Rwanda Says it Will Use Blockchain to Track “Conflict Metal” Tantalum

Rwandan government minister and CEO of the Rwandan Mining, Petroleum and Gas Board, Francis Gatare, says he has struck a deal with enterprise-blockchain developer Circulor to start tracking the country’s tantalum supply using Circulor’s version of Hyperledger Fabric.

According to Gatare:

“Rwanda Mines, Petroleum and Gas Board today has been introduced to a new and innovative mineral traceability solution using blockchain technology. The initiative is already being implemented by at least one exporter from Rwanda.”

The exporter mentioned is the mining company PRG Resources, a supplier of tantalum to Apple. PRG has reportedly already run a pilot test of the system and will continue using it.

Circular says its ledger can, “trace metal even as it is processed into intermediate products and mixed with other raw materials.”

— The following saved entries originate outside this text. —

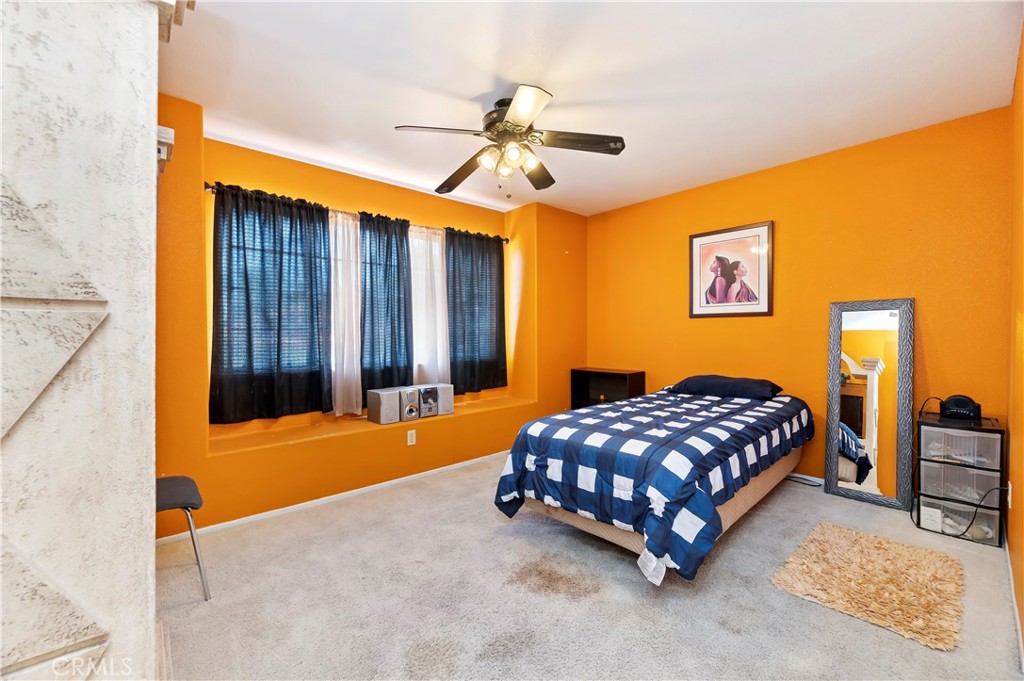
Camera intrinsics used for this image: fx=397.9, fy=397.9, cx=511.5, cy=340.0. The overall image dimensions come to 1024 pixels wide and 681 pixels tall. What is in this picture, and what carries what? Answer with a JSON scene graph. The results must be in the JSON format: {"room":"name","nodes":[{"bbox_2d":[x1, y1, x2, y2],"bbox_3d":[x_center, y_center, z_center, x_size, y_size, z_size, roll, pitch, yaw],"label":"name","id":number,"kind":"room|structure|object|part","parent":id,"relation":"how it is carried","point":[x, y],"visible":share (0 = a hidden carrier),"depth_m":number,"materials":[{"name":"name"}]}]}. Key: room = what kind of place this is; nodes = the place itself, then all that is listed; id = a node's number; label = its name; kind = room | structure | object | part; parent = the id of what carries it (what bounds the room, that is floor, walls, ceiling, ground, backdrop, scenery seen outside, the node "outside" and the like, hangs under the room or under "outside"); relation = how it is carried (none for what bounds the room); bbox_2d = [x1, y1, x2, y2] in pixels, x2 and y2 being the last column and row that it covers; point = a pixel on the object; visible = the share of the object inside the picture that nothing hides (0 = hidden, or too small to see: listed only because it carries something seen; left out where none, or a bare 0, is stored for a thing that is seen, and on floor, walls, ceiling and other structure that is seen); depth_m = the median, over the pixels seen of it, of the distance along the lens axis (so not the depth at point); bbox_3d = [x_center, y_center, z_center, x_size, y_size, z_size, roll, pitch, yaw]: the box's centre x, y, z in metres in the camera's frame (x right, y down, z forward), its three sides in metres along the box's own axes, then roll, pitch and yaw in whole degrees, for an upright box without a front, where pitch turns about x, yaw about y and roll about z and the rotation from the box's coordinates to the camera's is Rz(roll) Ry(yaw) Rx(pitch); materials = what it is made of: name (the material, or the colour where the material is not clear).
{"room":"bedroom","nodes":[
{"label":"bedroom","id":0,"kind":"room"},
{"bbox_2d":[0,0,166,680],"bbox_3d":[-1.328,-0.036,0.878,0.843,2.476,1.230,-1,1,-42],"label":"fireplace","id":1,"kind":"structure","parent":0,"point":[155,90],"depth_m":0.77,"materials":[{"name":"white"}]},
{"bbox_2d":[153,98,585,537],"bbox_3d":[-1.020,-0.127,3.526,4.977,2.645,0.481,-1,1,-42],"label":"window wall","id":2,"kind":"structure","parent":0,"point":[317,443],"depth_m":3.03,"materials":[{"name":"orange paint"}]},
{"bbox_2d":[156,125,174,171],"bbox_3d":[-1.681,-0.872,1.825,0.210,0.174,0.234,-1,1,-42],"label":"wall bracket","id":3,"kind":"object","parent":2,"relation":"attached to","point":[165,130],"visible":0.29,"depth_m":1.80,"materials":[{"name":"white"}]},
{"bbox_2d":[154,451,507,546],"bbox_3d":[-0.800,1.156,3.421,3.935,0.063,0.015,-1,1,-42],"label":"baseboard","id":4,"kind":"structure","parent":2,"relation":"attached to","point":[355,491],"depth_m":2.86,"materials":[{"name":"white paint"}]},
{"bbox_2d":[216,197,496,390],"bbox_3d":[-1.207,-0.343,3.711,2.345,1.426,0.125,-1,1,-42],"label":"window","id":5,"kind":"structure","parent":2,"relation":"in","point":[363,272],"depth_m":3.33,"materials":[{"name":"glass"}]},
{"bbox_2d":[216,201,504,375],"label":"window blinds","id":6,"kind":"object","parent":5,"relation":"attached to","point":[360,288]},
{"bbox_2d":[207,181,510,240],"bbox_3d":[-1.124,-1.082,3.597,2.603,0.068,0.121,-1,1,-42],"label":"curtain rod","id":7,"kind":"object","parent":2,"relation":"attached to","point":[209,187],"visible":0.5,"depth_m":3.20,"materials":[{"name":"metal"}]},
{"bbox_2d":[208,182,333,424],"bbox_3d":[-1.757,-0.276,2.951,0.816,1.659,0.118,-1,1,-42],"label":"dark curtain","id":8,"kind":"object","parent":7,"relation":"hanging from","point":[279,306],"visible":0.97,"depth_m":2.92,"materials":[{"name":"fabric"}]},
{"bbox_2d":[329,209,361,415],"bbox_3d":[-1.410,-0.235,3.278,0.478,1.691,0.079,-1,1,-42],"label":"sheer curtain","id":9,"kind":"object","parent":7,"relation":"hanging from","point":[351,235],"visible":0.46,"depth_m":3.30,"materials":[{"name":"white fabric"}]},
{"bbox_2d":[358,211,412,397],"bbox_3d":[-1.106,-0.287,3.515,0.569,1.623,0.106,-1,1,-42],"label":"dark curtain","id":10,"kind":"object","parent":7,"relation":"hanging from","point":[397,269],"visible":0.85,"depth_m":3.49,"materials":[{"name":"blue fabric"}]},
{"bbox_2d":[408,224,449,385],"bbox_3d":[-0.801,-0.293,3.802,0.538,1.603,0.079,-1,1,-42],"label":"white curtain","id":11,"kind":"object","parent":7,"relation":"hanging from","point":[437,274],"visible":0.6,"depth_m":3.80,"materials":[{"name":"white fabric"}]},
{"bbox_2d":[445,227,507,392],"bbox_3d":[-0.355,-0.314,4.143,0.788,1.647,0.108,-1,1,-42],"label":"black curtain","id":12,"kind":"object","parent":7,"relation":"hanging from","point":[471,280],"visible":0.94,"depth_m":4.12,"materials":[{"name":"fabric"}]},
{"bbox_2d":[207,393,538,455],"bbox_3d":[-0.923,0.710,3.633,3.068,0.053,0.472,-1,1,-42],"label":"window seat","id":13,"kind":"object","parent":2,"relation":"attached to","point":[321,429],"visible":0.68,"depth_m":3.15,"materials":[{"name":"paint"}]},
{"bbox_2d":[366,386,401,424],"bbox_3d":[-1.069,0.546,3.364,0.222,0.270,0.245,-1,1,-42],"label":"speaker","id":14,"kind":"object","parent":13,"relation":"on","point":[377,400],"visible":0.96,"depth_m":3.28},
{"bbox_2d":[397,386,419,421],"bbox_3d":[-0.933,0.545,3.454,0.160,0.264,0.240,-1,1,-42],"label":"speaker","id":15,"kind":"object","parent":13,"relation":"on","point":[409,400],"visible":0.87,"depth_m":3.38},
{"bbox_2d":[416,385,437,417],"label":"stereo","id":16,"kind":"object","parent":13,"relation":"on","point":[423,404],"visible":0.81,"depth_m":3.47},
{"bbox_2d":[424,383,453,415],"bbox_3d":[-0.687,0.543,3.722,0.204,0.258,0.235,-1,1,-42],"label":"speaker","id":17,"kind":"object","parent":13,"relation":"on","point":[449,408],"visible":0.69,"depth_m":3.64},
{"bbox_2d":[406,429,415,445],"bbox_3d":[-0.837,0.807,3.314,0.071,0.120,0.009,-1,1,-42],"label":"wall socket","id":18,"kind":"object","parent":2,"relation":"attached to","point":[409,443],"visible":0.98,"depth_m":3.31,"materials":[{"name":"white plastic"}]},
{"bbox_2d":[158,453,1023,680],"bbox_3d":[0.223,1.231,2.143,4.655,0.103,4.045,-1,1,-42],"label":"carpet floor","id":19,"kind":"structure","parent":0,"point":[844,624],"depth_m":1.81,"materials":[{"name":"carpet"}]},
{"bbox_2d":[154,475,211,599],"bbox_3d":[-1.739,0.794,1.857,0.481,0.834,0.470,-1,1,-42],"label":"chair","id":20,"kind":"object","parent":19,"relation":"on","point":[175,479],"visible":0.43,"depth_m":1.87,"materials":[{"name":"grey"}]},
{"bbox_2d":[569,367,644,408],"bbox_3d":[1.022,0.743,4.365,0.324,0.818,0.753,-1,1,-42],"label":"shelf","id":21,"kind":"object","parent":19,"relation":"on","point":[622,380],"visible":0.55,"depth_m":4.42,"materials":[{"name":"wood"}]},
{"bbox_2d":[494,380,812,586],"bbox_3d":[1.122,0.777,2.842,2.326,0.782,1.420,-1,1,-42],"label":"bed","id":22,"kind":"object","parent":19,"relation":"on","point":[518,441],"visible":0.99,"depth_m":2.15,"materials":[{"name":"blue fabric"}]},
{"bbox_2d":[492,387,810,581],"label":"comforter","id":23,"kind":"object","parent":22,"relation":"on","point":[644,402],"visible":0.78,"depth_m":2.15,"materials":[{"name":"blue fabric"}]},
{"bbox_2d":[669,374,784,399],"bbox_3d":[1.787,0.389,3.364,0.473,0.163,0.793,-1,1,-42],"label":"pillow","id":24,"kind":"object","parent":22,"relation":"on","point":[694,380],"visible":0.96,"depth_m":3.20,"materials":[{"name":"fabric"}]},
{"bbox_2d":[772,521,966,652],"bbox_3d":[1.791,1.161,1.991,0.854,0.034,0.646,-1,1,-42],"label":"rug","id":25,"kind":"object","parent":19,"relation":"on","point":[844,531],"visible":0.99,"depth_m":1.90,"materials":[{"name":"beige carpet"}]},
{"bbox_2d":[824,298,916,511],"bbox_3d":[2.596,0.433,2.905,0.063,1.468,0.499,-1,1,-42],"label":"floor mirror","id":26,"kind":"object","parent":19,"relation":"on","point":[852,400],"visible":0.98,"depth_m":2.89,"materials":[{"name":"mirror"}]},
{"bbox_2d":[913,415,1005,547],"bbox_3d":[2.776,0.845,2.491,0.352,0.663,0.364,-1,1,-42],"label":"plastic drawer unit","id":27,"kind":"object","parent":19,"relation":"on","point":[928,463],"visible":0.94,"depth_m":2.41,"materials":[{"name":"plastic"}]},
{"bbox_2d":[913,484,1002,542],"bbox_3d":[2.674,0.988,2.381,0.401,0.324,0.255,0,1,-8],"label":"power cord","id":28,"kind":"object","parent":27,"relation":"hanging from","point":[976,505],"visible":0.88,"depth_m":2.33,"materials":[{"name":"black plastic"}]},
{"bbox_2d":[938,394,982,421],"bbox_3d":[2.850,0.421,2.534,0.143,0.145,0.181,-1,1,-42],"label":"alarm clock","id":29,"kind":"object","parent":27,"relation":"on","point":[954,402],"visible":0.99,"depth_m":2.49,"materials":[{"name":"black plastic"}]},
{"bbox_2d":[160,0,1022,216],"bbox_3d":[0.169,-1.490,2.178,4.767,0.109,3.992,-1,1,-42],"label":"ceiling","id":30,"kind":"structure","parent":0,"point":[469,84],"depth_m":2.18,"materials":[{"name":"white paint"}]},
{"bbox_2d":[394,84,625,197],"bbox_3d":[-0.017,-1.155,2.436,1.264,0.586,1.264,-1,1,-42],"label":"ceiling fan","id":31,"kind":"object","parent":30,"relation":"hanging from","point":[516,153],"visible":0.99,"depth_m":2.35,"materials":[{"name":"metal"}]},
{"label":"fan blade","id":32,"kind":"part","parent":31,"relation":"part of","materials":[{"name":"black wood"}]},
{"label":"blade","id":33,"kind":"part","parent":31,"relation":"part of","materials":[{"name":"brown wood"}]},
{"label":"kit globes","id":34,"kind":"part","parent":31,"relation":"part of","materials":[{"name":"glass"}]},
{"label":"blade","id":35,"kind":"part","parent":31,"relation":"part of","materials":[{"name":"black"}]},
{"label":"blade","id":36,"kind":"part","parent":31,"relation":"part of","materials":[{"name":"brown wood"}]},
{"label":"blade","id":37,"kind":"part","parent":31,"relation":"part of","materials":[{"name":"brown wood"}]},
{"bbox_2d":[586,107,1011,502],"bbox_3d":[2.012,-0.166,3.718,0.157,2.649,3.593,-1,1,-42],"label":"back wall","id":38,"kind":"structure","parent":0,"point":[712,324],"depth_m":3.10,"materials":[{"name":"orange paint"}]},
{"bbox_2d":[688,220,773,317],"bbox_3d":[1.957,-0.615,3.597,0.027,0.803,0.710,-1,1,-42],"label":"framed picture","id":39,"kind":"object","parent":38,"relation":"attached to","point":[708,239],"visible":0.99,"depth_m":3.57},
{"bbox_2d":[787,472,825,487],"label":"cable","id":40,"kind":"object","parent":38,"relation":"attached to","point":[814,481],"visible":0.57,"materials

The system is being implemented, “(to) bring greater transparency to the tantalum supply chain,” said Circulor CEO Douglas Johnson-Poensgen.

Tantalum production and use are bound by Dodd-Frank laws in the US, which require the mineral to be ethically-sourced now that production has moved primarily from Australia to Africa.

According to Mining Technology:

“Conflict materials, used to fund armed rebels and violence, are found all over the world, often in countries with a long history of war, such as the Democratic Republic of Congo, which holds some of the richest mineral deposits.”

“Minerals particularly associated with funding conflict are the ‘three T’s’ of tin, tungsten and tantalum, which are present in many everyday products such as smartphones and laptops.”

Circular says that smart contracts embedded in its system,”will enable the supply chain to verify each transaction or event that is posted…(and)will not only assist miners in Rwanda to adhere to strict guidelines laid out in international agreements to remove conflict minerals from the supply chain but will also record all the production stages before a smartphone or computer reaches the consumer.”

Some critics, however, have argued that blockchain systems can, in fact, be gamed and are not as immutable as claimed.

In his essay entitled, “Why Blockchain is Hard,” Bitcoin developer and educator Jimmy Song argued that enterprise blockchains, because they are centralized and subject to central command, do not bear the same amount of immutably as decentralized chains like Bitcoin, which is software randomly distributed across the world to create a network with arguably no significant central oversight.

The hype around blockchain, Song has written, has motivated a lot of businesses to throw money at trying to force Bitcoin-style blockchains to work in private ecosystems that it was not designed for:

“A lot of people that are hyped up on the promises without actually understanding the abilities or costs. What’s worse, the actual technical details and costs are abstracted away from a lot of VCs and executives in such a way as to obscure what a blockchain can and can’t do. Everyone under them become afraid to say that the emperor has no clothes and we have the situation that we have now.”

Enterprise blockchains, Song says, may give a false sense of security:

“If you are a centralized service, a blockchain doesn’t get you anything that you can’t do a thousand times cheaper with a centralized database. If you are a decentralized service, then you’re probably fooling yourself and not thinking about the single points of failure that exist in your system.”

Song’s distrust of the technical soundness of enterprise blockchain even led him to go so far as to bet ConsenSys and Ethereum founder Joseph Lubin that enterprise blockchain would fall by the wayside within five years.

Warnings like Song’s, however, have not stopped company’s like De Beers from advertising that they are implementing blockchain to add integrity to their supply chains.